In a recent study by the National Endowment for the Arts (NEA), millennial attendance numbers at art museums and galleries was shown to have declined over the last decade. However, museums and galleries still draw a younger audience, on average, than "performance-oriented events, such as classical music concerts, the ballet and opera", which NEA attributes to how technology is being embraced and integrated.
Millennials aren't the only generation using social media or comfortable with technology. But what sets millennials apart is the prevalence of the social technology realm in their day-to-day lives as the accepted norm. This raises some important questions for cultural institutions that are trying to capture the attention of the digital generation which we talk about below.
Competing for leisure time
Smartphones and constant internet connectivity are two things that are typically characteristic of, and expected amongst, millennials. This means that instant gratification and on-demand access to practically anything, anywhere raises the bar for activities, whether virtual or real-world, all competing for the undivided attention of millennials.
"How do static galleries of canvas and artifact engage a generation raised on the reactive pleasures of right swipes and hyperlinks?" — Michael Cannell
Millennials' preference for active, interactive experiences over those more passive and reflective requires museums to reconsider the best way to attract, and retain, younger museum audiences. What can museums offer millennials? Can cultural institutions embrace and adapt to changing visitor behaviours without compromising on their message?
"What we are learning from millennials is that meaningful means active participation... They don't just look at Facebook, they 'like' it." — Jonathan Binstock
The network effect
Millennials are not only accustomed to information and content that can be accessed anytime, anywhere but also real-time information and updates that are shared by others. Word-of-mouth (or word-of-internet?) has found its home on social media channels in the form of selfies, hashtags and geotagging. Many museums have already tapped into the potential of social media platforms to communicate with millennials in the language that they're familiar with. Some some say that this is 'dumbing it down' but it's really about making museums and galleries more accessible to younger generations.

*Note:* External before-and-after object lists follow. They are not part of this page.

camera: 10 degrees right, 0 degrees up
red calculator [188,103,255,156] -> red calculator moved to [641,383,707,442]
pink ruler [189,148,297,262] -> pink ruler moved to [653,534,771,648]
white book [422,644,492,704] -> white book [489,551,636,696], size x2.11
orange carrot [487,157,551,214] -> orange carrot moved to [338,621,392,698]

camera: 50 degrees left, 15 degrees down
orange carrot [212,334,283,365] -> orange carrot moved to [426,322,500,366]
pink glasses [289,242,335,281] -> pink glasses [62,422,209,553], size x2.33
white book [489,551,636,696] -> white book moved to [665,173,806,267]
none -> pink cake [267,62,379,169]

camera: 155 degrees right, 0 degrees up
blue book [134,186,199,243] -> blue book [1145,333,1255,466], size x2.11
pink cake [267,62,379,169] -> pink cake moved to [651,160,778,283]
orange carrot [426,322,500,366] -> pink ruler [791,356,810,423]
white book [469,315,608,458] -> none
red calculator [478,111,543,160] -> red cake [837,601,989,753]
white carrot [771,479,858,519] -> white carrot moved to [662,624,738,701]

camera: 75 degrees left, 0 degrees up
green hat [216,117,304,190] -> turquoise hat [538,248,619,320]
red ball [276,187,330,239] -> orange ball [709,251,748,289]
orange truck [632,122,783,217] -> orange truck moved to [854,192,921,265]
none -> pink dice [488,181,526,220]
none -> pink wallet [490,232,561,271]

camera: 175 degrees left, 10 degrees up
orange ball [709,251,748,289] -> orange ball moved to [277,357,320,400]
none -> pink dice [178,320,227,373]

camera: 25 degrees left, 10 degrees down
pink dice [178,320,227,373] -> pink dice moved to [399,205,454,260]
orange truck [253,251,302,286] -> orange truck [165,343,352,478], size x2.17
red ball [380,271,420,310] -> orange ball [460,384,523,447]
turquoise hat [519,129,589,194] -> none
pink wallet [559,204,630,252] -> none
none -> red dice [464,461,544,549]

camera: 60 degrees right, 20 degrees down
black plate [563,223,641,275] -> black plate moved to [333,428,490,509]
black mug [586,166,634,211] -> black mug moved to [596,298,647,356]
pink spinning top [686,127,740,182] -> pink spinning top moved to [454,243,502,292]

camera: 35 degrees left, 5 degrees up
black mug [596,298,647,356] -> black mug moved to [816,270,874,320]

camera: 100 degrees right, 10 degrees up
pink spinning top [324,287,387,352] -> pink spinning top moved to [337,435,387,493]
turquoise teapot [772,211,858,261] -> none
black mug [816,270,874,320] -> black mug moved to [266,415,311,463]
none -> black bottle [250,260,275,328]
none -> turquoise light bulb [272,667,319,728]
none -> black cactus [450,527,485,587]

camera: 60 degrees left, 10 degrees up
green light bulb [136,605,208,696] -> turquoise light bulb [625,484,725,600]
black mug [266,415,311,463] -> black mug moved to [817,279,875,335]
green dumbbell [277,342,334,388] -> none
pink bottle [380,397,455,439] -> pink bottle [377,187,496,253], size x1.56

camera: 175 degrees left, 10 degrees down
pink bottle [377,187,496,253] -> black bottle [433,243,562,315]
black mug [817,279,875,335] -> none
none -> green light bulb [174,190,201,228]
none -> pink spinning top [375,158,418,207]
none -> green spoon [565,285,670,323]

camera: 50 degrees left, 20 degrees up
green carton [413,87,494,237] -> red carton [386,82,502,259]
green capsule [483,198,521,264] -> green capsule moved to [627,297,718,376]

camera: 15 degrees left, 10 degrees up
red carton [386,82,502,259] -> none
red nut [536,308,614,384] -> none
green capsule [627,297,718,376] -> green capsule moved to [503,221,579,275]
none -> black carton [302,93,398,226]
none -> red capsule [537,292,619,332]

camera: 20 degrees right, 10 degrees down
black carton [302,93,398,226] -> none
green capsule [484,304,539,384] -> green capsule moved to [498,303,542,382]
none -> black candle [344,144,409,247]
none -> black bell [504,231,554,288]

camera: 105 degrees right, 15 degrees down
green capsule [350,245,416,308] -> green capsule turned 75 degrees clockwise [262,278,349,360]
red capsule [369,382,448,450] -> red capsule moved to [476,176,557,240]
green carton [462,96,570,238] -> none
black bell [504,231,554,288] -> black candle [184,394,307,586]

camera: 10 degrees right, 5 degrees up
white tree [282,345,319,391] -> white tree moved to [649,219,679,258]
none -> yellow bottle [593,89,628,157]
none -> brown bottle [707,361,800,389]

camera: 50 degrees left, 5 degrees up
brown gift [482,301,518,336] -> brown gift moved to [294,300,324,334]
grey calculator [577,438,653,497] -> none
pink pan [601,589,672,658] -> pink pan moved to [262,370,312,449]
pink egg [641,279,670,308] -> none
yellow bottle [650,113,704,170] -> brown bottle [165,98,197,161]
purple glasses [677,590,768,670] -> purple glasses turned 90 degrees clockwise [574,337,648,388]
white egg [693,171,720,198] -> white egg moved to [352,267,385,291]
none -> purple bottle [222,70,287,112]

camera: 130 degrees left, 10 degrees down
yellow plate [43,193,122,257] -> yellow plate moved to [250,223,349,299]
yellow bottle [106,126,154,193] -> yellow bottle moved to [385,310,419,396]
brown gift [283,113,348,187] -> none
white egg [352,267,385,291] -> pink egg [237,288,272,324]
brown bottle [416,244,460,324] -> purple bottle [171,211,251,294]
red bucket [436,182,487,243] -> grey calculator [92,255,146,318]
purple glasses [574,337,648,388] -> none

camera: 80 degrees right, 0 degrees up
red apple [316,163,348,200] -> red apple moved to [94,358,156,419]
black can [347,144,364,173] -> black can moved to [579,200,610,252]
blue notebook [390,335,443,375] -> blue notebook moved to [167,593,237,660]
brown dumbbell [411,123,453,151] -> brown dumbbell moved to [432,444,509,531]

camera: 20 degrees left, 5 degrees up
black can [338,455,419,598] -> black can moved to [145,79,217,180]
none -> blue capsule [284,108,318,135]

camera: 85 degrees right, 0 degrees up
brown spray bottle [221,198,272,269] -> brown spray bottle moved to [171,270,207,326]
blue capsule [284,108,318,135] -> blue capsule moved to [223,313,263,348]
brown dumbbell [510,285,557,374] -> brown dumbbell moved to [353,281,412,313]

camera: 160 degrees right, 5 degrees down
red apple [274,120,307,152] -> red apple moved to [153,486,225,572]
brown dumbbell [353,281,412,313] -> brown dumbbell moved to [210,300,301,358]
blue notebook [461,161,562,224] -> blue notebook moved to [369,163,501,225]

"...we're very much in an of-the-moment social environment right now — people want to use their mobile devices to decide what they want to do right now, and then meet up with their friends and do it" - Elizabeth Merritt
Less tour, more adventure
One-size-fits-all tours aren't very appealing to millennials. Instead, they want a tailored experience that reflects their own interests and values. They want to be entertained as much as they are educated. One company who have identified this need (and are having lots of fun doing it) is Museum Hack who offer unique, unconventional museum tours.
How can museums address these challenges and appeal to millennials?
Make the experience social
Make content shareable - both in real life and online. Visitors like sharing what they've seen, what they liked and where they've been. But they also like seeing what others have shared and liked.
Make it relevant
Art speaks for itself but universal themes and emotions can tell a story that's relevant to everyone. Make art accessible and relevant.
Make it accessible
Museums should be a place that is welcoming to all visitors.
Making the museum a place that's engaging and relevant to all visitors is an ongoing process. New technology and changing expectations and behaviours of visitors requires museums and galleries to be open to change and to embrace the challenges as an opportunity to grow and learn.